I mean, when I finally got to a place where I let go of everything else and just went after Him, Jesus made me really stinking happy. Even when all the things seem to be going wrong in my life, I think of Him for one second, and I’m so, so happy. But I don’t know a lot of people who do that. I just know a lot of unhappy Christians. And I watch them I think, “Why would the world want to be like us?” That’s the one of the few things that makes me sad anymore.
Noah Filipiak says
That’s a good point Eve! I like to identify with words like peace and joy as far as what Jesus brings me, as I still have unpleasant things go on in my life that make me sad, but I think we are saying the same thing and using different words. I know I have met a lot of grumpy Christians over the years! At the end of the day though, tragically, many people will still choose the “high” of instant gratification that sin brings than choose the deeper joy/happiness that Jesus brings.
John Frye says
This is a very good story ,, mostly because you have asked people to seek Jesus ,, the rest of the story I think is great also , except for the fact that all of the folks you know who smoke weed and have the lifestyle you describe ,,, ARE ALL CHOOSING to live this way ,,, anyone can break the chains of poverty as well as addiction IF THEY WANT TO !! James chap 1 (KJV) is a good place to get to the real problem , EVERYTHING we do is our choice …… I choose to smoke weed, I am certain if it were available medically here I would be prescribed (MS,RA, kidney cancer) now helping with grands ,,, I know I am saved by Jesus blood on the cross , we worship Him with our church family 2 or 3 times a week ,,, all of this, to ask this ,, where do I fit into this conversation ???
Noah Filipiak says
Hi John, thanks for the comment.
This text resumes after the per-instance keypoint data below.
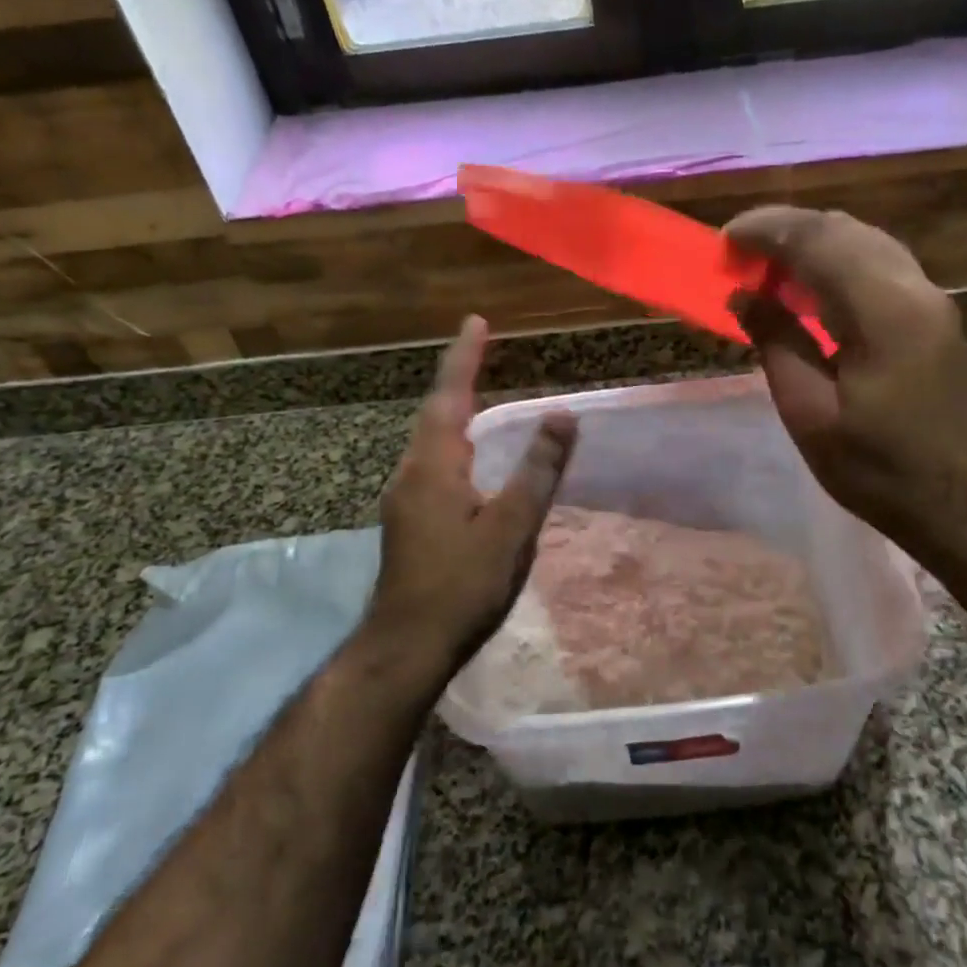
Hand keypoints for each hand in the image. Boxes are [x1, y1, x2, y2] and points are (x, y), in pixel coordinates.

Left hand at [369, 316, 577, 677]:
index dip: (465, 357)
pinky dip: (453, 440)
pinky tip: (468, 457)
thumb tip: (562, 415)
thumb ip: (538, 469)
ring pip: (431, 439)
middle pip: (436, 411)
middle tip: (481, 349)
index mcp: (434, 464)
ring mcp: (404, 496)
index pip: (451, 395)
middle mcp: (411, 471)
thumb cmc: (462, 584)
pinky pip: (432, 461)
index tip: (476, 320)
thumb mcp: (511, 526)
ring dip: (454, 409)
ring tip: (477, 390)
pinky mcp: (408, 519)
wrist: (406, 646)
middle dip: (459, 378)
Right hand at [726, 206, 966, 565]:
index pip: (819, 239)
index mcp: (885, 312)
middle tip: (739, 254)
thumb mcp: (811, 414)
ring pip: (864, 241)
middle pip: (844, 229)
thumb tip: (745, 296)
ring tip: (766, 268)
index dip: (766, 230)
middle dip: (785, 230)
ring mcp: (931, 300)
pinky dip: (837, 262)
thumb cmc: (881, 471)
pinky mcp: (934, 316)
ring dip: (811, 243)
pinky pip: (879, 265)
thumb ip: (777, 343)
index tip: (724, 241)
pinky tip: (809, 290)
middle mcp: (914, 289)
My article is really an entirely separate topic from medical marijuana (whether it’s legal in a state or not). Medical marijuana is legal in Michigan and I tried to be intentional in my article to say that what I was writing was a very different conversation. The poor people in my neighborhood are choosing to smoke, yet I wish it was as easy as them just choosing not to. Many of these folks are dependent on marijuana as their primary bright spot in life, it would seem ridiculous / impossible for them to give it up, even if it meant they could pay their bills and stock their fridge. The other really sad thing is the culture of it, how these little kids grow up thinking this is normal (and that the neglect they experience is normal) so then you have the 12-year-old I mentioned smoking it all the time. He isn’t smoking it just to be rebellious, like many affluent teens do, he is smoking it out of desperation. While he’s still choosing it, I think it’s a different sort of choice than the rebellious affluent teen. Thoughts?
Peter Paul says
I agree very much to the 10th degree, Noah. This is Peter Paul…. if you remember me… same b-day we share. I see exactly that in what you’re describing with a lot of friends and acquaintances. I think they need to accept the truth in and of their addictive-psy nature and embrace a rhythm that’s not so frequent. Beer and cigarettes and food no different when it comes to satisfying the an unsatisfied mind in search of a ‘feel better feel good whatever substance, they should…. haha, there I go…. gettin’ ready invoke “The Shoulds” …as I do often in matters of drug addiction. Thanks for sayin’ it straight without so much PC hesitation. The truth needs to said…. come to light.
Noah Filipiak says
Hey Peter Paul! Sorry for my delay. Thanks for the comment. I’m going to send you a Facebook message.
Noah Filipiak says
Are you not on Facebook anymore? I couldn’t find you. Could you send me a quick email to noah(at)lansingcrossroads(dot)com ?
Noah Filipiak says
I found your email in my WordPress comments admin section, I’ll email you.